The representatives of the PPP, PML-N, ANP and bulk of like-minded independents are touching the magic number of two thirds in the new Assembly. If they are asked to settle a score with an individual and honour another few, history will not record it in kind terms.
Your call for a march towards Islamabad and the restoration of judges before Mar 9 is bound to polarise the fragile parliament, the political parties that have been beaten, poached, hounded with leaders assassinated or disqualified. It is a delicate juncture of our history and any division in the moderate political class or resort to historical bickering and blame-games will rock the system only to benefit the martial corridors of Islamabad’s Byzantine palaces and their traditional occupants.
This is why many citizens are worried and skeptical that nothing changes in the murky waters of Pakistani politics. If the PPP does not agree to the restoration of individual judges then the national coalition will not be formed; and the polarisation of the 1990s will return to haunt us favouring the Hameed Guls and Roedad Khans who now speak your language but their shadows still loom large over the body politic.
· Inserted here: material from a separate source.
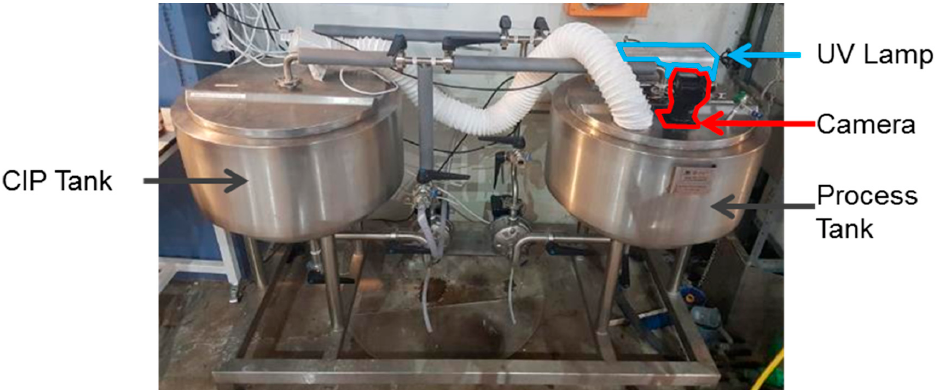
Figure 3. Experimental rig.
The foremost objective of your movement should be to back the formation of a national coalition of the political parties who have been the victims of the nefarious Mullah-Military alliance of the last nine years. There can be no other alternative. If there are street pressures then this process will get derailed. We need the consensus of the political class on inter-party dialogue and cooperation. This should entail rectifying the Constitution and purging it of absolutist insertions, bigotry and most importantly how the judges are appointed.
If your movement ends up dividing the tenuous partnership brokered by the Charter of Democracy, then mainstream politics will once again be de-legitimised. Another saviour will emerge from the ashes of this cycle to pronounce yet again the need for genuine democracy.
Collisions at this point will only benefit the Mullah whose benefactors are retreating, but in no way giving up. This time they have to be defeated not through blood and resurrection of Garhi Khuda Buxes but through a democratic process that does not make the faceless masters an arbiter of our destiny.
Exactly after two decades, the moment has returned. It was squandered by the political forces and exploited by these faceless masters. Do we want another round of that regrettable phase where one institution gains at the expense of the millions?
Continue your struggle but look at what might be the cost of exacerbating the tension between the big political parties and exerting weight on a parliament that has yet to learn the art of being sovereign. You and your associates must also be a little self-critical. The boycott of elections was not the wisest of decisions. Events proved your late leader right – no matter how tainted the electoral process was, it was the best option available and Pakistanis seized it.
Let an un-manipulated and fully representative executive, backed by an amended Constitution emerge; and let it end the executive arbitrariness in judicial appointments once and for all. And let the Parliament institute sound mechanisms for internal accountability within the superior judiciary. Institutions are greater than individuals, as you very well know.
We know that your sense of history is unmatched. Now is the true test of your leadership where you will have to trade populism for statesmanship.